The development and use of TKIs as molecular targeted therapies for the treatment of a diverse array of malignant diseases continues to rapidly increase, and 50 of such agents have now been approved for human use. However, polypharmacy regimens commonly applied in oncology with these TKIs creates a high risk for the occurrence of clinically-relevant DDIs. Although the extent to which such DDIs are influenced by the ability of many TKIs to impact the function of transporter-mediated uptake mechanisms in hepatocytes remains relatively poorly studied, data have accumulated in recent years highlighting that TKIs can act as perpetrators in DDIs by inhibiting OATP1B1 and/or OATP1B3. Many of these recent observations have been made with the use of transfected cell-based in vitro models, and a summary of this available evidence has identified substantial methodological differences between various studies and has highlighted several important limitations in the chosen approaches that have generated incongruent reports.
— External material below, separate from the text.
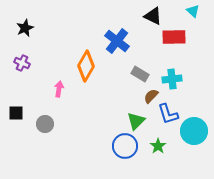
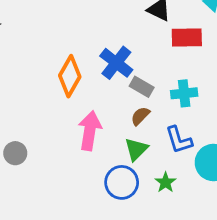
blue cross: (117, 41) -> (116, 63), moved
pink arrow: (59, 89) -> (90, 131), moved, size x1.8
brown semicircle: (151, 96) -> (140, 116), moved

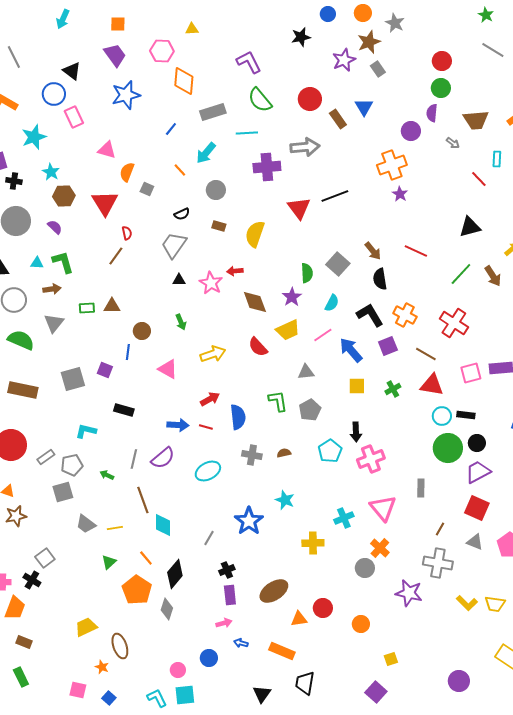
Given that these in vitro studies are the most frequently employed nonclinical tool in aiding decision making for patient care, it is pertinent that regulatory guidance documents and available published literature provide consistent and corresponding results. To further improve consistency in the outcome of transporter-mediated DDI studies involving TKIs, specific recommendations are offered that may assist investigators in the design of future studies in order to provide unequivocal data pertaining to the inhibitory potential of both established as well as investigational TKIs that could be rationally used to further refine the predictive ability of DDIs and ultimately optimize the outcome of treatment in patients with cancer.